Лили, не отводя глаз, смотрит, как алая капля срывается с моего пальца.
– Точно, это была одна из папиных игр, – шёпотом говорит она. – Я уже так давно о ней не вспоминала. Да, она так и называлась – «Яростные карт-гонки».
Боль в пальце понемногу стихает, но моё замешательство лишь усиливается. Почему Лили говорит так странно? Последний раз мы играли в «Яростные гонки» не так уж давно – от силы несколько месяцев назад. А послушать её – так с тех пор минули десятки лет.
– И да, ты права, – продолжает Лили всё так же тихо. – Это не видеоигра. Уж я постаралась, чтобы получилось нечто получше. Мне хотелось создать для тебя самую лучшую виртуальную реальность. Самую похожую на правду.
Я оглядываю комнату. Всё в ней выглядит таким настоящим – стопки учебников возле кровати Лили, косметика, разложенная перед зеркалом на туалетном столике, крохотные пылинки, порхающие в луче отражённого света. Но потом я перевожу взгляд на постаревшее лицо Лили, и реальность снова будто распадается.

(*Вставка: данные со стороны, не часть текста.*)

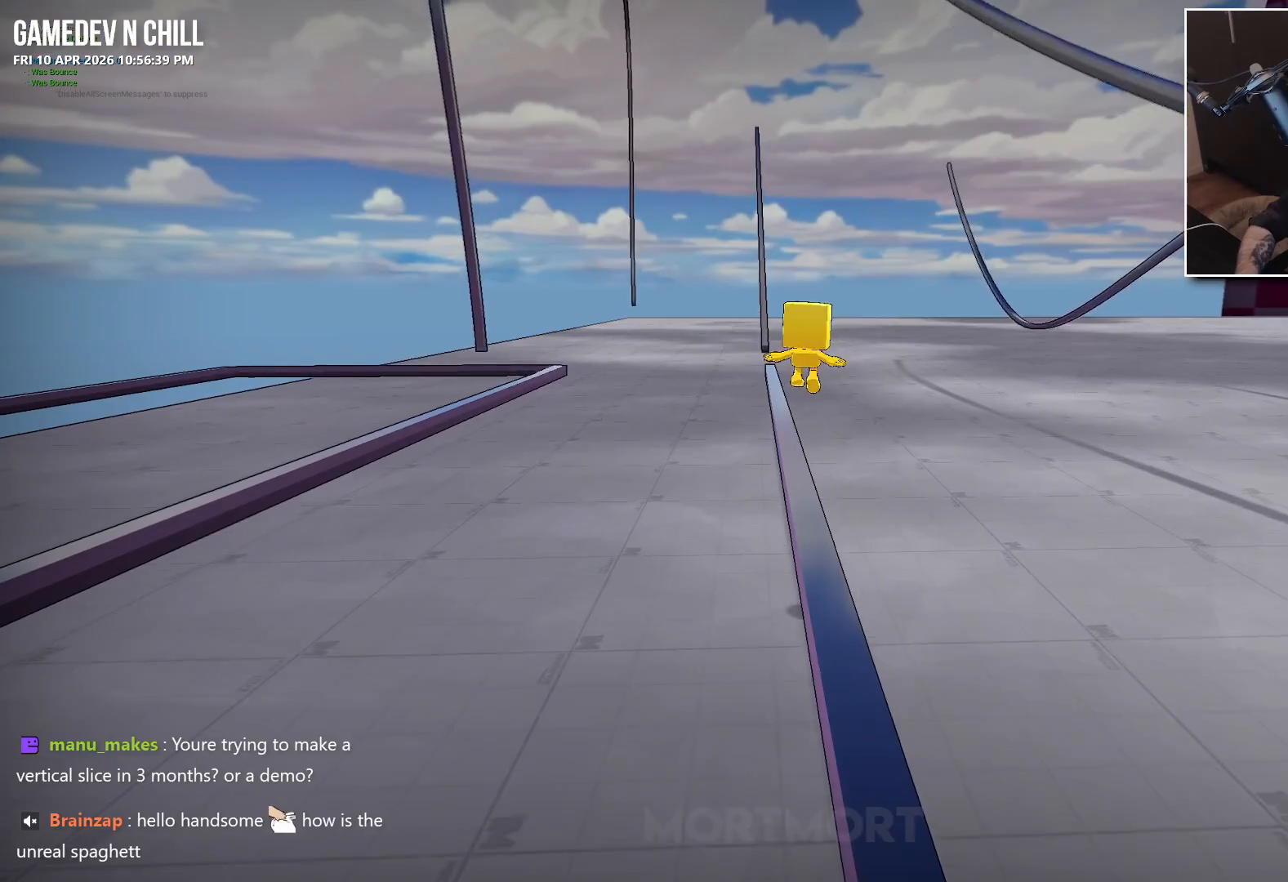
{"buttons": [], "left_stick": "up", "right_stick": "center", "events": [[50, "A", "up"]]}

– Для компьютера это слишком сложная симуляция, – возражаю я, пытаясь найти в словах Лили хоть какой-то смысл. Взмахиваю рукой, указывая на пляшущие пылинки. – Смотри. Даже папа не сумел бы смоделировать случайное движение этих пылевых частичек. На это понадобилась бы колоссальная компьютерная мощность, сотни миллиардов терафлопсов[9]. И ведь это ещё не всё: я могу видеть, осязать, слышать, ощущать вкус, испытывать боль и другие чувства. Мой мозг ежесекундно обрабатывает триллионы байтов информации. На свете пока ещё нет компьютера, который мог бы создать подобную виртуальную реальность.
– Да, во времена папиных видеоигр таких компьютеров, наверное, ещё не было, – отвечает Лили с непонятной мне печалью. – Но с тех пор технологии сильно изменились. Видишь ли, существует такой закон Мура – он гласит, что компьютеры удваивают свою мощность каждые два года. Всё, что делают компьютеры – от игр до запуска космических спутников, – управляется микрочипами. Ты ведь знаешь, что раньше компьютерные чипы состояли из миллиардов кремниевых переключателей, которые могли срабатывать миллиарды раз в секунду. Вся информация, которую использует компьютер, построена на двоичном коде – из нулей и единиц, которые означают, замкнут переключатель или разомкнут. Но в нынешних оптических компьютерах между переключателями идут потоки фотонов, а значит, количество информации, которое они способны обрабатывать, больше ничем не ограничено. Всю Вселенную можно скопировать на один-единственный микрочип.